Work request A
Which people does the Makalawena Beach article name? List all of them.

Reading passage
The sun setting beyond the horizon of scattered lava rock, white sand, and light blue ocean at Makalawena Beach.

The sun setting beyond the horizon of scattered lava rock, white sand, and light blue ocean at Makalawena Beach. Photo by Acasia Hokama.

By Krista Aoki, Assistant Editor-in-Chief

Why pay hundreds or thousands of dollars to go on vacation when you can drop less than $50 on a round trip vacation to the Kona coast?

Sometimes it’s appropriate to ditch Hilo, its rain, and that pile of class readings, escaping to Kona for a mini-vacation.  Makalawena Beach represents the white, sandy Hawaiian shoreline pictured on postcards.

 Makalawena’s sand beach, historically recorded as Ku’una a ke akua, honors the legend of Punia, said to trick ghosts into helping him lay his fish net before capturing the ghosts and drowning them.

About four miles from the nearest highway, Makalawena’s far proximity from the highway makes it an ideal place to go for those who seek seclusion from Kona’s white sand beaches crowded with people.

It’s hard to imagine that before, Kekaha Kai was once populated with people.

Once occupied by the Kekaha Church of the Hawaiian Evangelical Association, the shoreline was also home to a number of residents along its coast.  Archaeological records show a school founded by Kamehameha III to service its people.

 However, when visiting the beach, there are no visible traces of its human history.  Any houses standing were destroyed by a tsunami in 1946.

Provided information
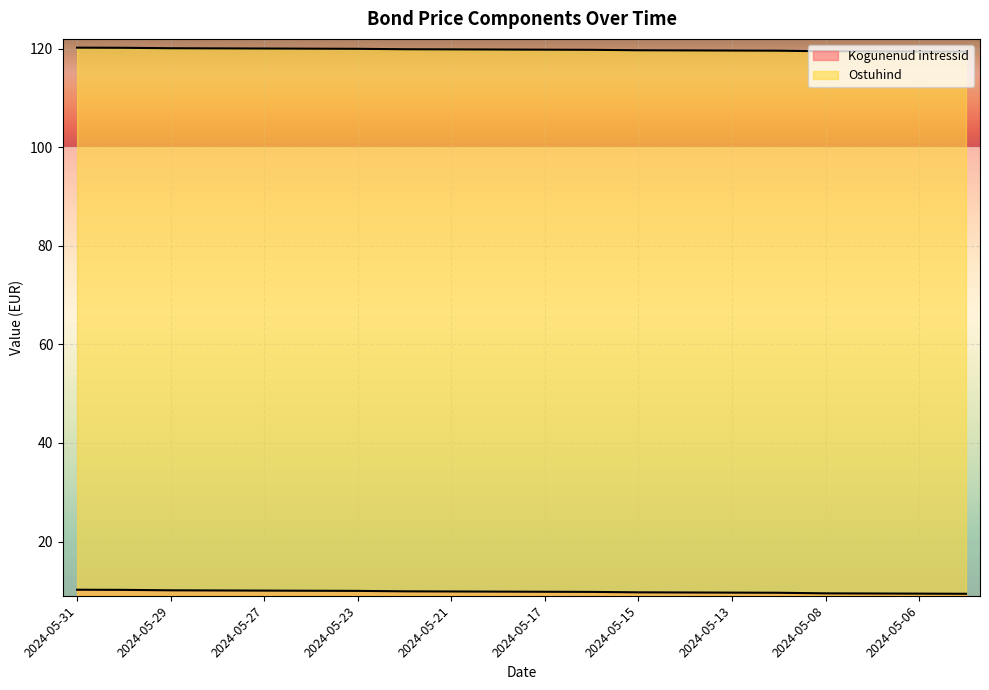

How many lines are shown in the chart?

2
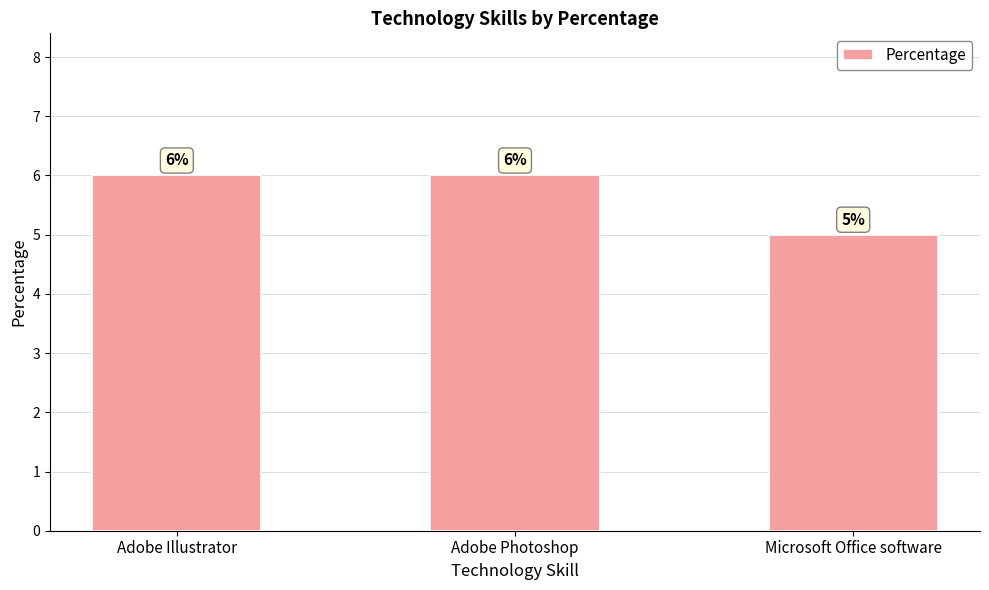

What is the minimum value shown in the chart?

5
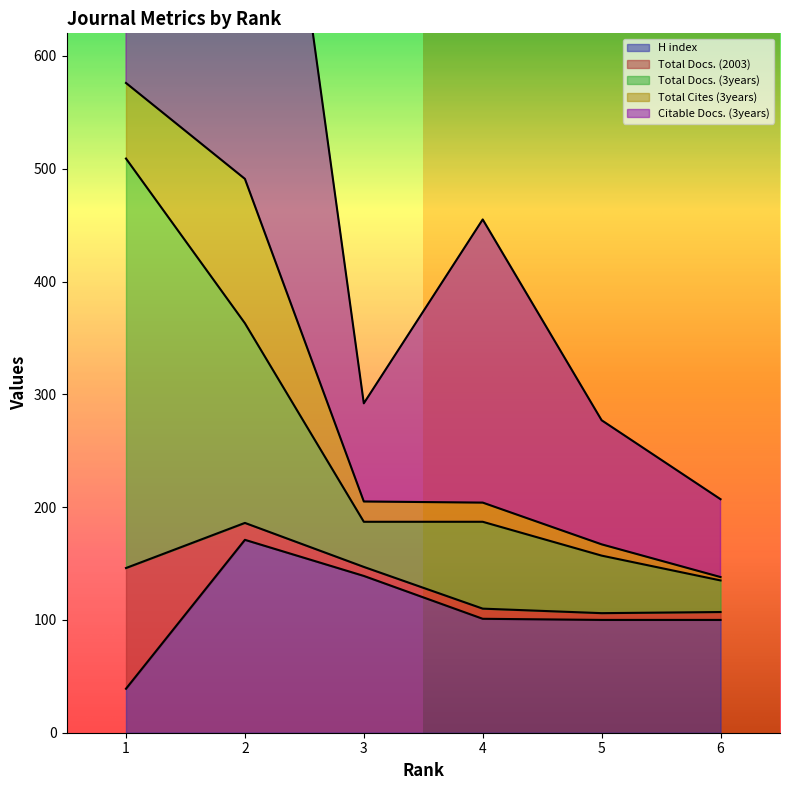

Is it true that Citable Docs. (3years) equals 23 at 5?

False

Work request B
Can you rewrite the rows starting at the line containing "Is it true that" and ending at the last row, replacing "equals" with "is equal to" and leaving everything else unchanged?

Written answer A
Acasia Hokama, Krista Aoki, Punia, Kamehameha III

Written answer B
Is it true that Citable Docs. (3years) is equal to 23 at 5?

False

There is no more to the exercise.